Task instructions: Please reproduce verbatim the part of the stored entries that begins with the line containing "- l'analisi é" and ends with the line containing "Vengono fatte delle", both lines included.

-- Task inputs follows --

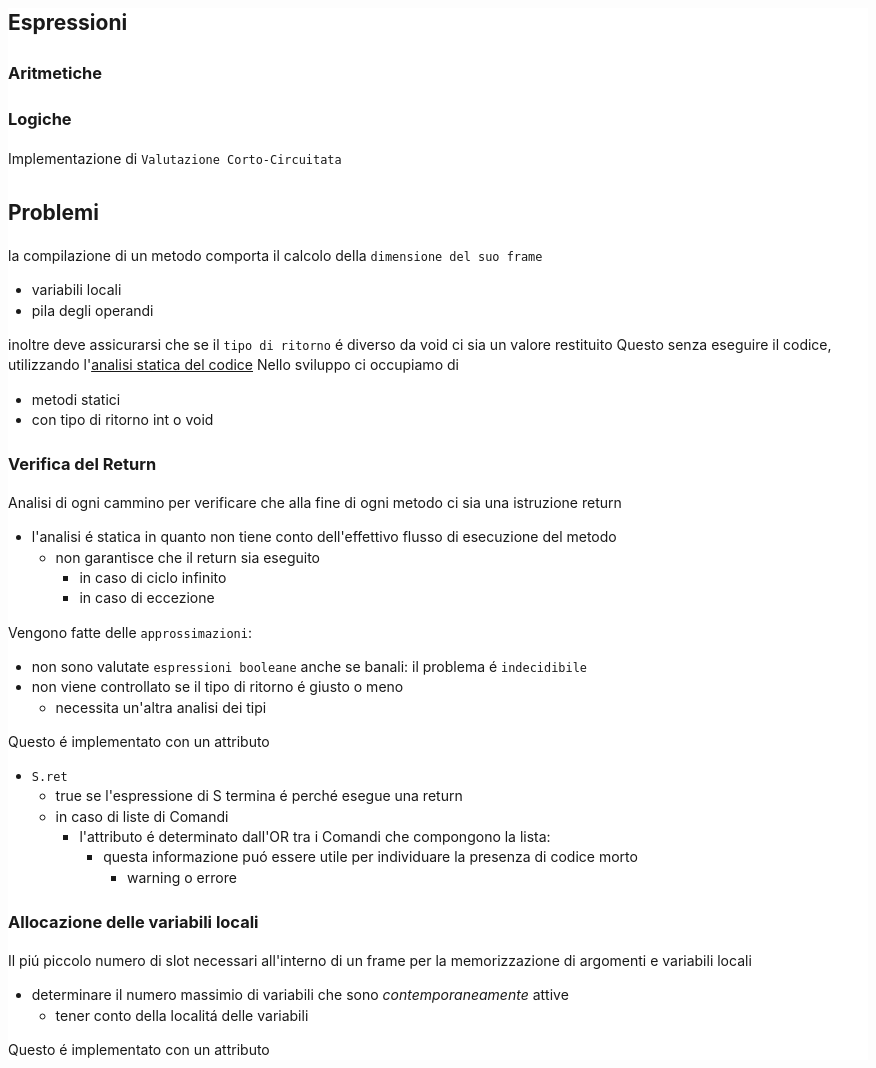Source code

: ## Espressioni

### Aritmetiche

### Logiche

Implementazione di `Valutazione Corto-Circuitata`

## Problemi

la compilazione di un metodo comporta il calcolo della `dimensione del suo frame`

- variabili locali
- pila degli operandi

inoltre deve assicurarsi che se il `tipo di ritorno` é diverso da void ci sia un valore restituito Questo senza eseguire il codice, utilizzando l'<u>analisi statica del codice</u> Nello sviluppo ci occupiamo di

- metodi statici
- con tipo di ritorno int o void

### Verifica del Return

Analisi di ogni cammino per verificare che alla fine di ogni metodo ci sia una istruzione return

- l'analisi é statica in quanto non tiene conto dell'effettivo flusso di esecuzione del metodo
  - non garantisce che il return sia eseguito
    - in caso di ciclo infinito
    - in caso di eccezione

Vengono fatte delle `approssimazioni`:

- non sono valutate `espressioni booleane` anche se banali: il problema é `indecidibile`
- non viene controllato se il tipo di ritorno é giusto o meno
  - necessita un'altra analisi dei tipi

Questo é implementato con un attributo

- `S.ret`
  - true se l'espressione di S termina é perché esegue una return
  - in caso di liste di Comandi
    - l'attributo é determinato dall'OR tra i Comandi che compongono la lista:
      - questa informazione puó essere utile per individuare la presenza di codice morto
        - warning o errore

### Allocazione delle variabili locali

Il piú piccolo numero di slot necessari all'interno di un frame per la memorizzazione di argomenti e variabili locali

- determinare il numero massimio di variabili che sono *contemporaneamente* attive
  - tener conto della localitá delle variabili

Questo é implementato con un attributo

-- Task inputs concluded --

Answer to this exercise:
- l'analisi é statica in quanto non tiene conto dell'effettivo flusso di esecuzione del metodo
  - non garantisce che il return sia eseguito
    - in caso di ciclo infinito
    - in caso di eccezione

Vengono fatte delle `approssimazioni`:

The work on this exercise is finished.